EXERCISE DATA:

++++++++++

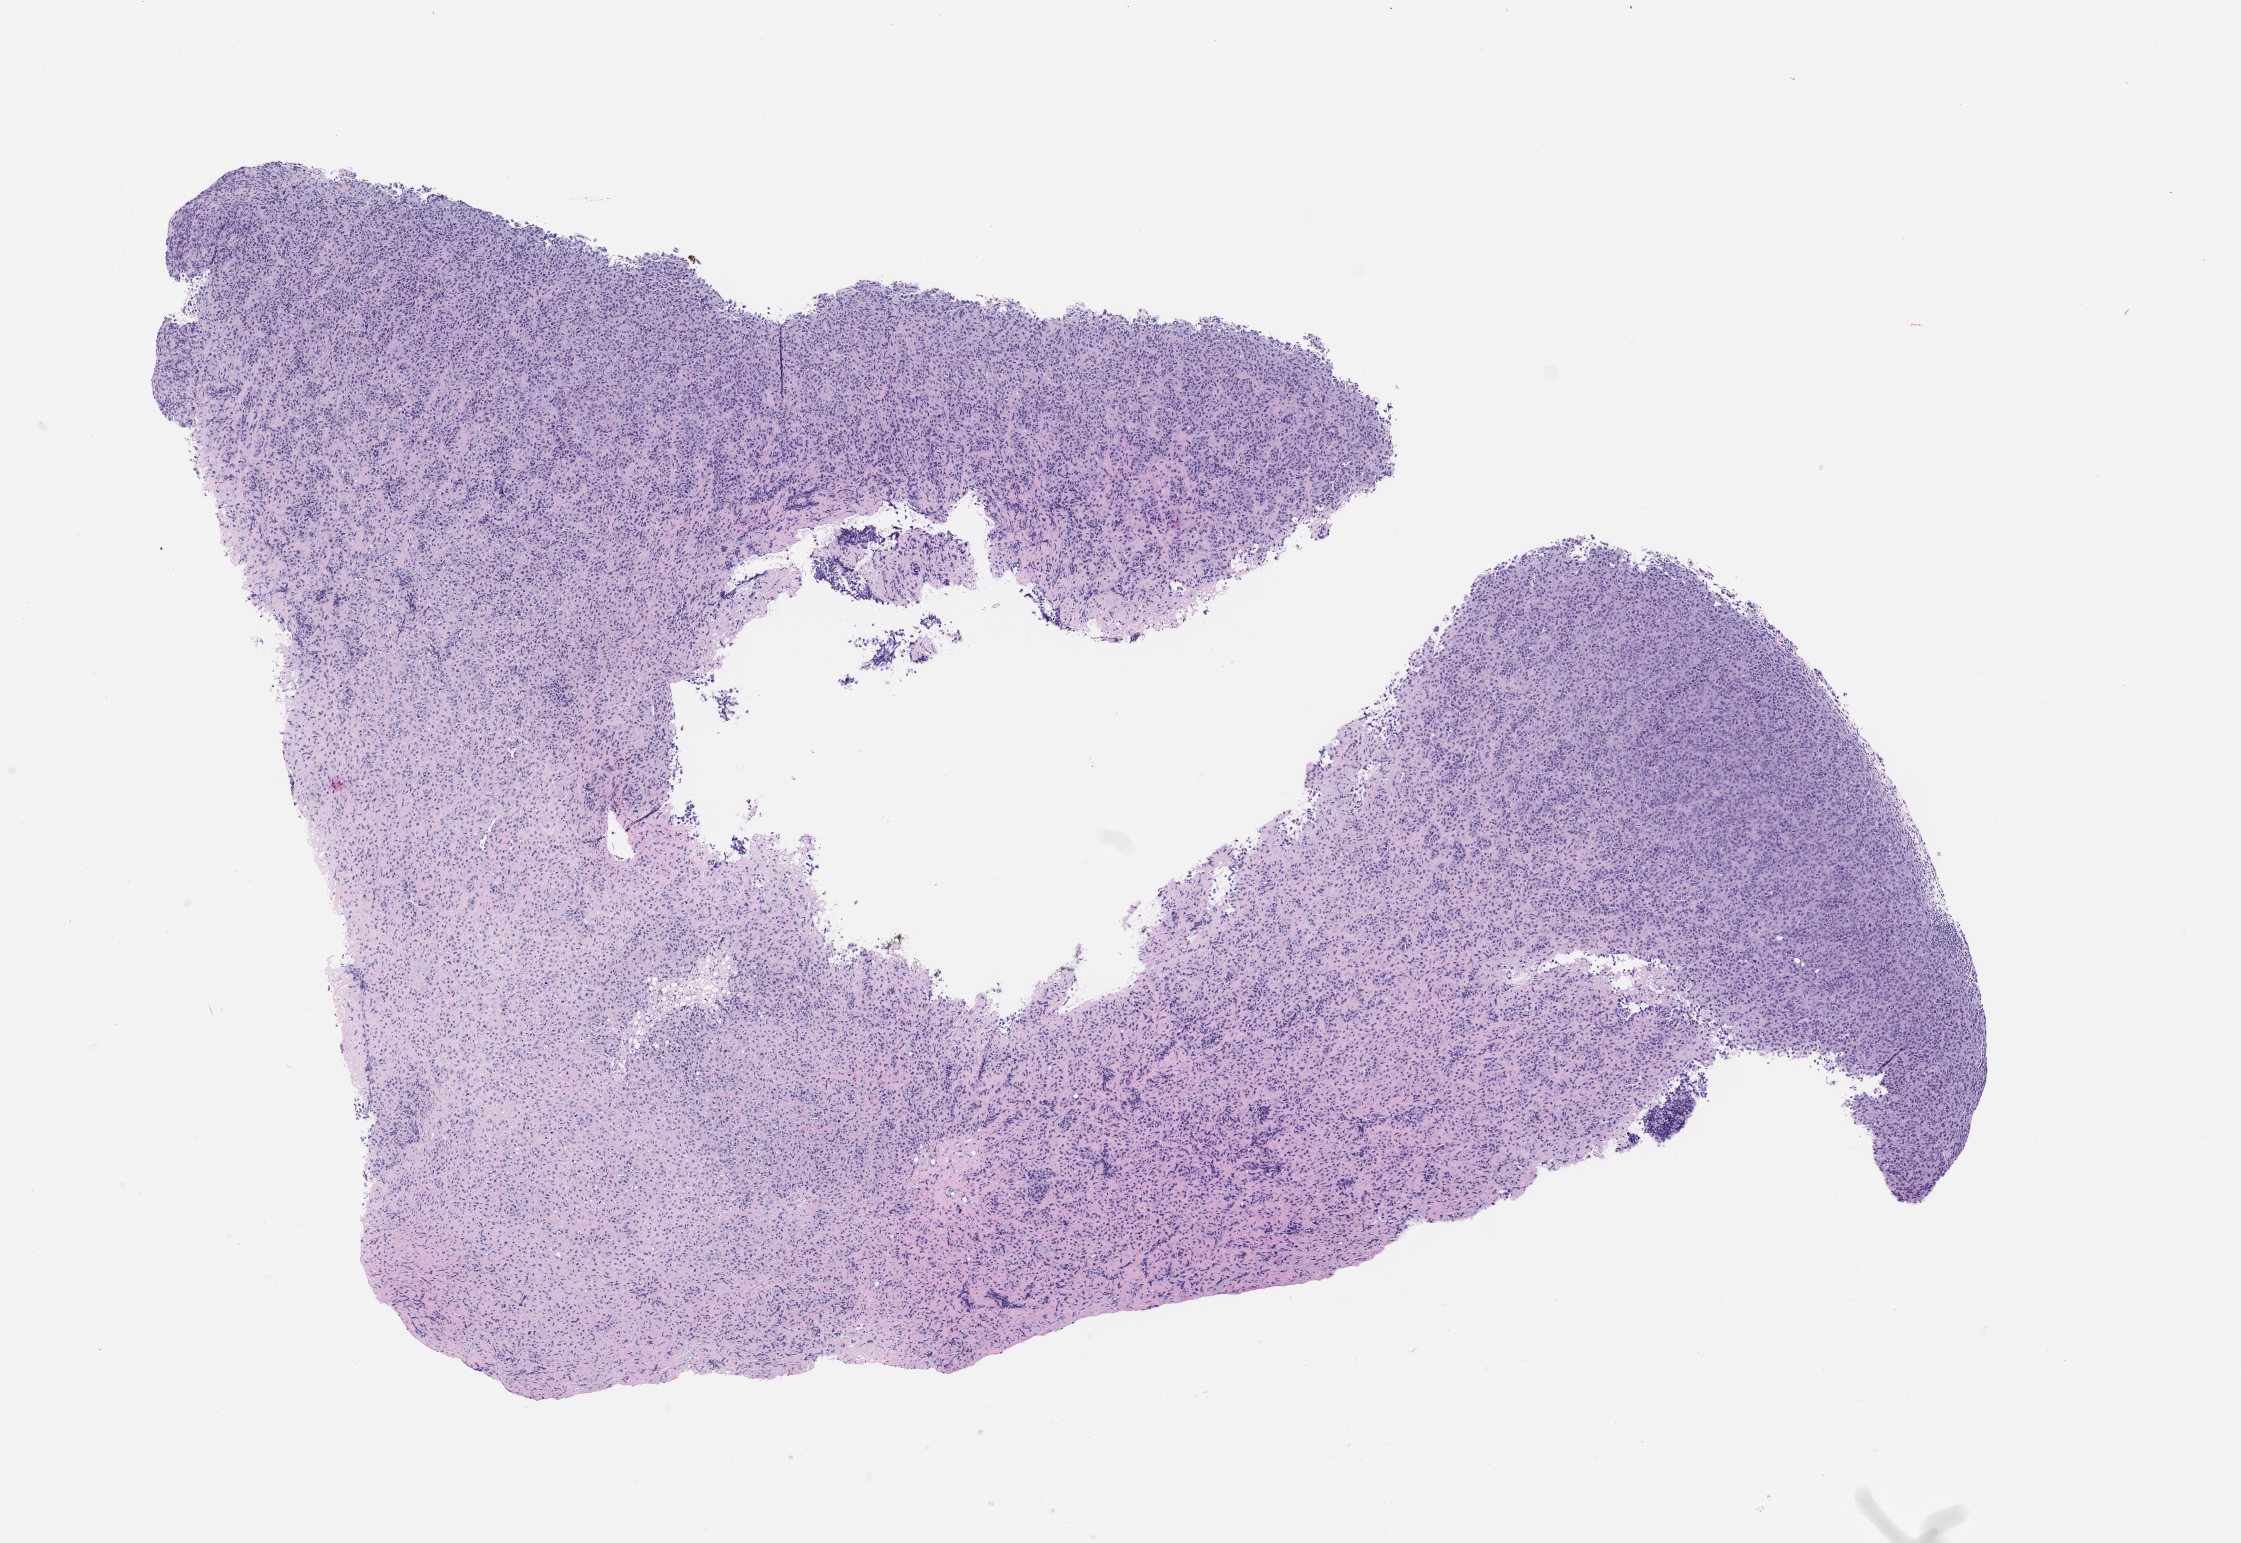
Whole-slide image, haematoxylin and eosin: patient-derived xenograft (human tumor grown in a mouse), passage 0 — a low-resolution overview of the entire scanned area, about 9.0 x 6.2 mm; FFPE section; tumor site category: bone.
Originating patient diagnosis: Osteosarcoma.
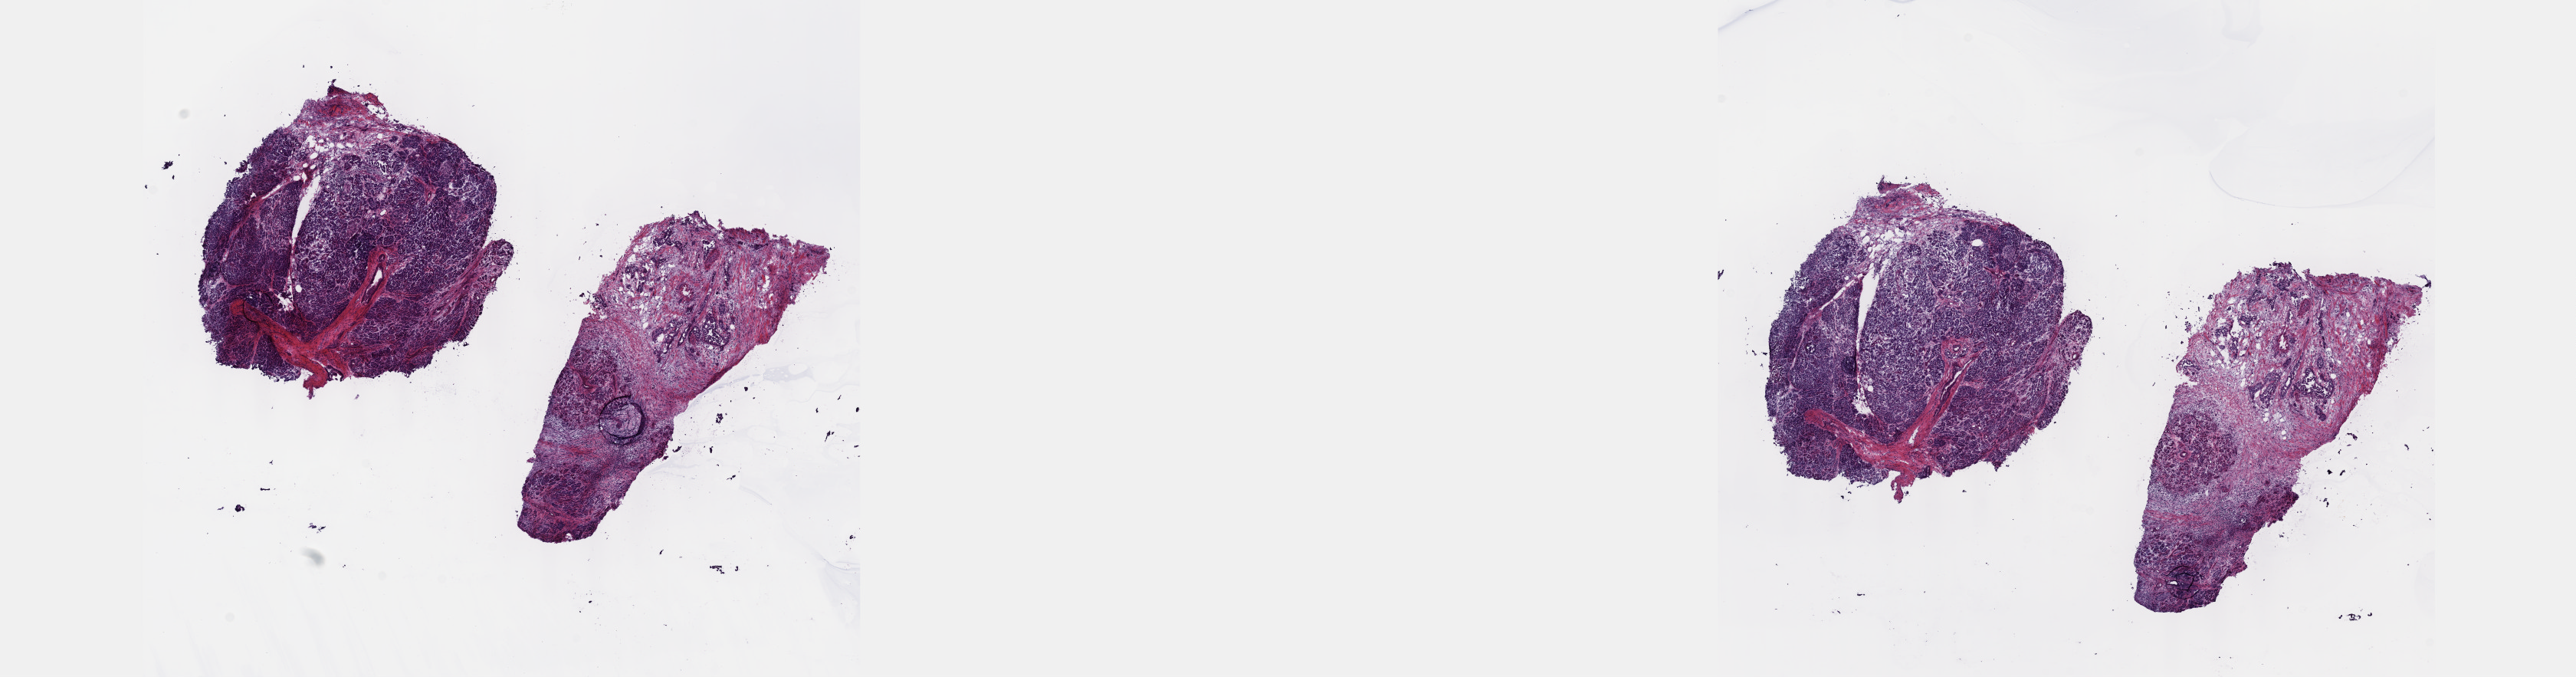
Whole-slide histology image, Hematoxylin and eosin (H&E) stained, shown as a low-resolution overview of the whole scanned area (about 27.2 x 7.1 mm, slide scanned at 40x); frozen section from the top of the tissue portion; sample: primary tumour, pancreas. Male patient; age at initial diagnosis 67 years. Histologic grade: G2 (moderately differentiated). Composition of this section per pathologist review: tumour cells 20%, tumour nuclei 10%, normal cells 80%, stromal cells 0%, necrosis 0%. Inflammatory infiltration, as recorded: lymphocyte infiltration 5%, monocyte infiltration 0%, neutrophil infiltration 0%.
TNM: T2 N0 M0. Lymph nodes positive (case pathology): 0 of 15 examined. Diagnosis: Infiltrating duct carcinoma, NOS. AJCC pathologic stage: IB (7th edition).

++++++++++

TASK INSTRUCTIONS: What is needed is an exact copy of the data, with the pictures removed.

EXPECTED ANSWER:
Whole-slide image, haematoxylin and eosin: patient-derived xenograft (human tumor grown in a mouse), passage 0 — a low-resolution overview of the entire scanned area, about 9.0 x 6.2 mm; FFPE section; tumor site category: bone.
Originating patient diagnosis: Osteosarcoma.
Whole-slide histology image, Hematoxylin and eosin (H&E) stained, shown as a low-resolution overview of the whole scanned area (about 27.2 x 7.1 mm, slide scanned at 40x); frozen section from the top of the tissue portion; sample: primary tumour, pancreas. Male patient; age at initial diagnosis 67 years. Histologic grade: G2 (moderately differentiated). Composition of this section per pathologist review: tumour cells 20%, tumour nuclei 10%, normal cells 80%, stromal cells 0%, necrosis 0%. Inflammatory infiltration, as recorded: lymphocyte infiltration 5%, monocyte infiltration 0%, neutrophil infiltration 0%.
TNM: T2 N0 M0. Lymph nodes positive (case pathology): 0 of 15 examined. Diagnosis: Infiltrating duct carcinoma, NOS. AJCC pathologic stage: IB (7th edition).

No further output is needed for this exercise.